Performance Tuning
For some workloads, it is possible to improve performance by either caching data in memory, or by turning on some experimental options.
Caching Data In Memory
Spark SQL can cache tables using an in-memory columnar format by calling spark.catalog.cacheTable("tableName")
or dataFrame.cache()
.
Then Spark SQL will scan only required columns and will automatically tune compression to minimize
memory usage and GC pressure. You can call spark.catalog.uncacheTable("tableName")
to remove the table from memory.
Configuration of in-memory caching can be done using the setConf
method on SparkSession
or by running
SET key=value
commands using SQL.
Property Name | Default | Meaning |
---|---|---|
spark.sql.inMemoryColumnarStorage.compressed |
true | When set to true Spark SQL will automatically select a compression codec for each column based on statistics of the data. |
spark.sql.inMemoryColumnarStorage.batchSize |
10000 | Controls the size of batches for columnar caching. Larger batch sizes can improve memory utilization and compression, but risk OOMs when caching data. |
Other Configuration Options
The following options can also be used to tune the performance of query execution. It is possible that these options will be deprecated in future release as more optimizations are performed automatically.

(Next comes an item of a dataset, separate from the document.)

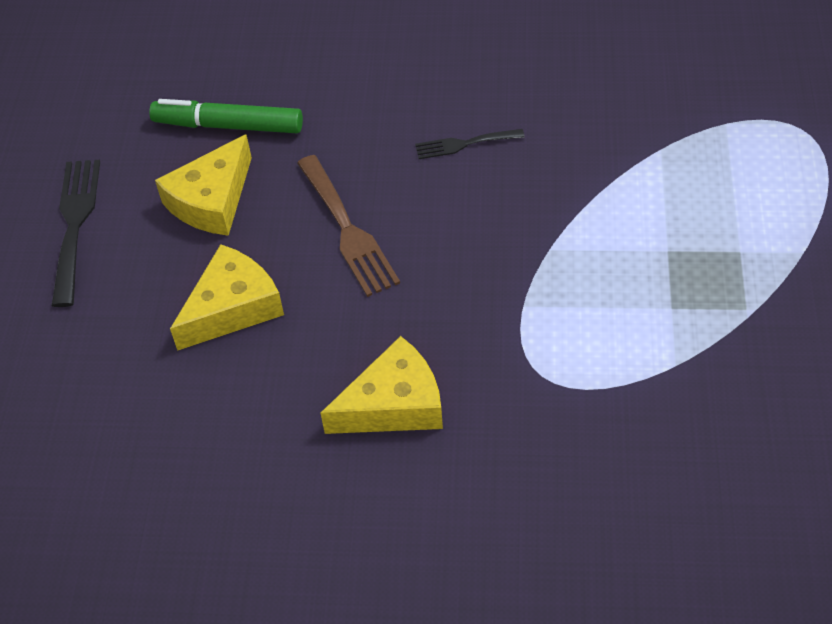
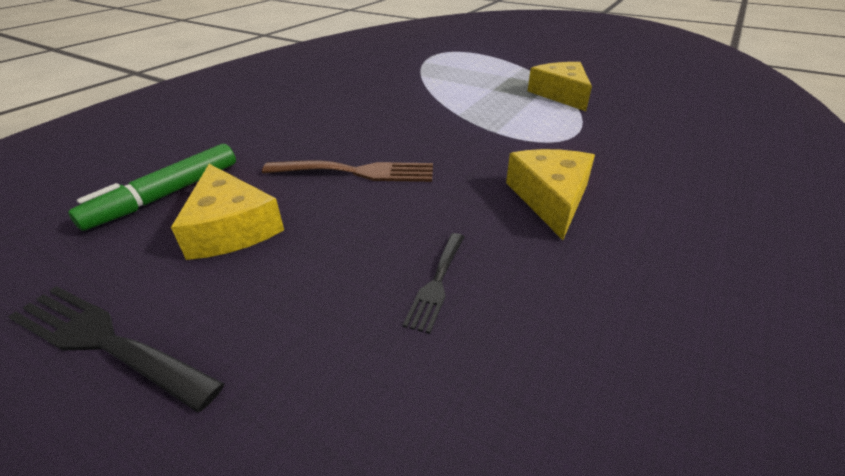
camera: 65 degrees left, 15 degrees down
yellow cheese [170,244,284,351] -> yellow cheese moved to [528,62,592,111]
black fork [415,129,525,159] -> black fork moved to [403,233,464,334]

Property Name | Default | Meaning |
---|---|---|
spark.sql.files.maxPartitionBytes |
134217728 (128 MB) | The maximum number of bytes to pack into a single partition when reading files. |
spark.sql.files.openCostInBytes |
4194304 (4 MB) | The estimated cost to open a file, measured by the number of bytes could be scanned in the same time. This is used when putting multiple files into a partition. It is better to over-estimated, then the partitions with small files will be faster than partitions with bigger files (which is scheduled first). |
spark.sql.broadcastTimeout |
300 |
Timeout in seconds for the broadcast wait time in broadcast joins |
spark.sql.autoBroadcastJoinThreshold |
10485760 (10 MB) |
Configures the maximum size in bytes for a table that will be broadcast to all worker nodes when
performing a join. By setting this value to -1 broadcasting can be disabled. Note that currently
statistics are only supported for Hive Metastore tables where the command
ANALYZE TABLE <tableName> COMPUTE STATISTICS noscan has been run.
|
spark.sql.shuffle.partitions |
200 | Configures the number of partitions to use when shuffling data for joins or aggregations. |
Join Strategy Hints for SQL Queries
The join strategy hints, namely BROADCAST
, MERGE
, SHUFFLE_HASH
and SHUFFLE_REPLICATE_NL
,
instruct Spark to use the hinted strategy on each specified relation when joining them with another
relation. For example, when the BROADCAST
hint is used on table ‘t1’, broadcast join (either
broadcast hash join or broadcast nested loop join depending on whether there is any equi-join key)
with ‘t1’ as the build side will be prioritized by Spark even if the size of table ‘t1’ suggested
by the statistics is above the configuration spark.sql.autoBroadcastJoinThreshold
.
When different join strategy hints are specified on both sides of a join, Spark prioritizes the
BROADCAST
hint over the MERGE
hint over the SHUFFLE_HASH
hint over the SHUFFLE_REPLICATE_NL
hint. When both sides are specified with the BROADCAST
hint or the SHUFFLE_HASH
hint, Spark will
pick the build side based on the join type and the sizes of the relations.
Note that there is no guarantee that Spark will choose the join strategy specified in the hint since a specific strategy may not support all join types.